== Recorded data ==

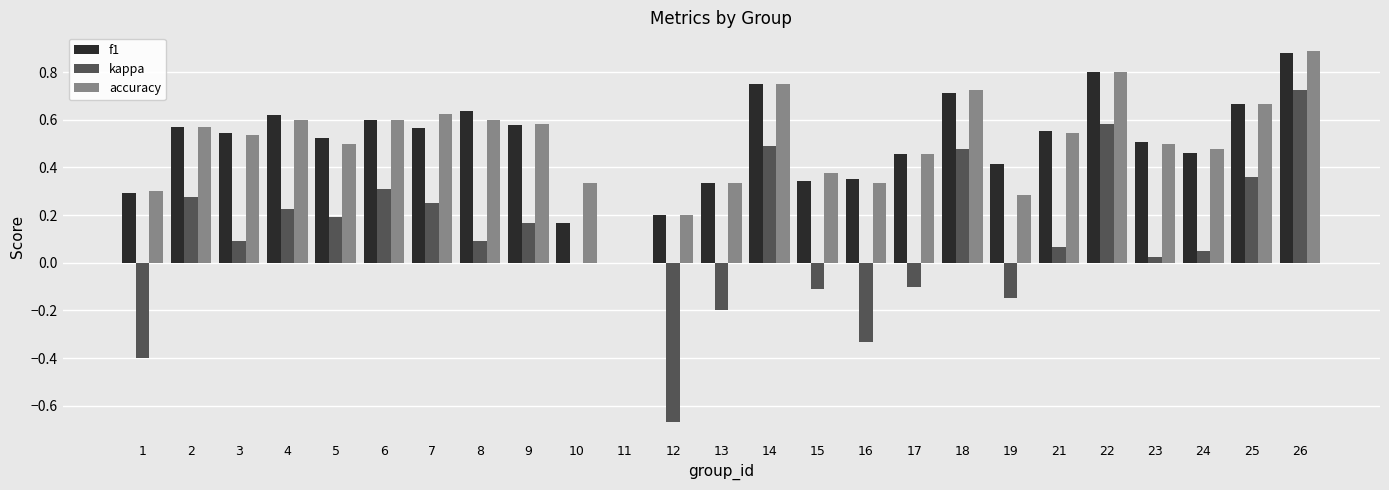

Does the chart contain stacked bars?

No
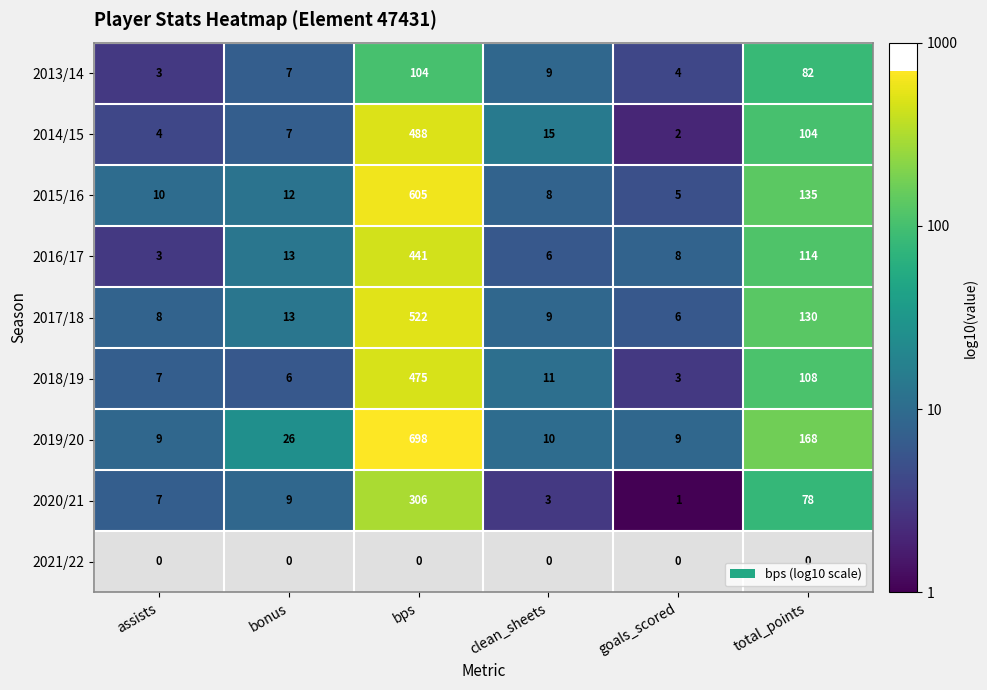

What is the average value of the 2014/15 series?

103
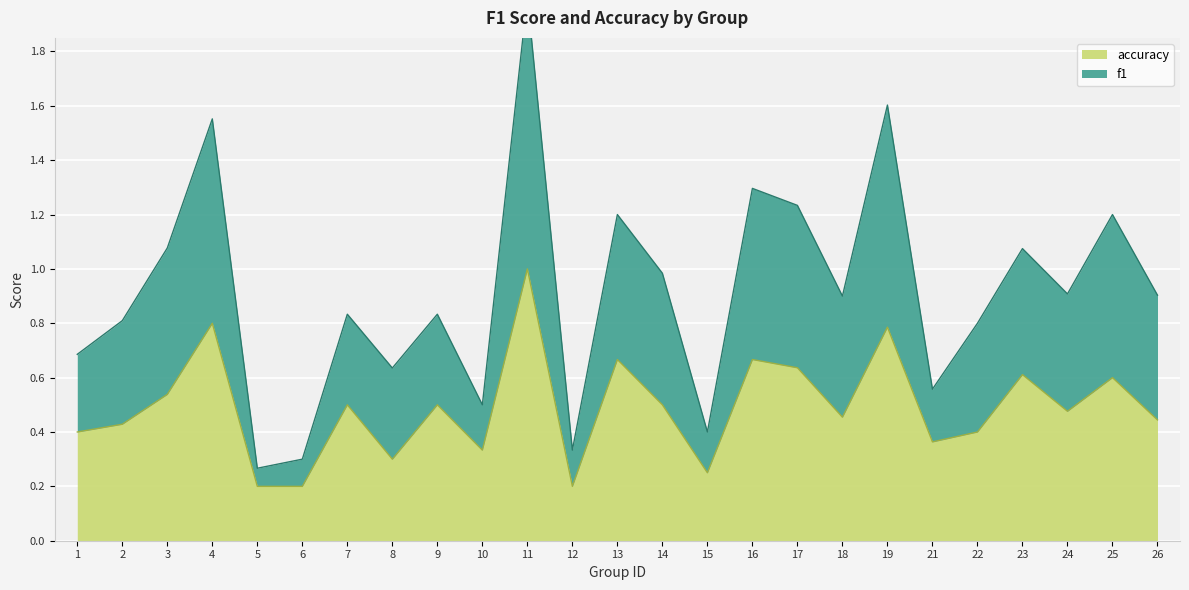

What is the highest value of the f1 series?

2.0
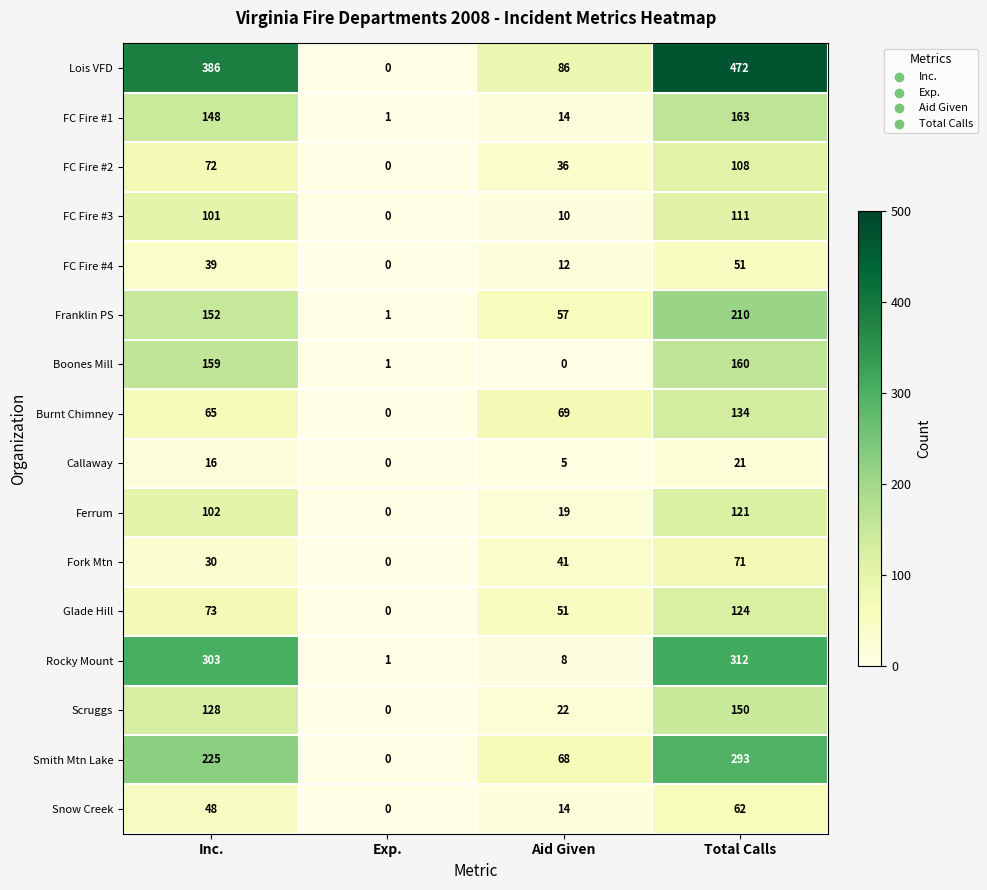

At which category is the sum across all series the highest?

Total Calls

== Task details ==
Render the lines above as a Markdown table with the columns "Row" and "Text," numbering each row and skipping blank lines. Leave the pictures out.

== Task output ==
| Row | Text |
|---|---|
| 1 | Does the chart contain stacked bars? |
| 2 | No |
| 3 | What is the average value of the 2014/15 series? |
| 4 | 103 |
| 5 | What is the highest value of the f1 series? |
| 6 | 2.0 |
| 7 | At which category is the sum across all series the highest? |
| 8 | Total Calls |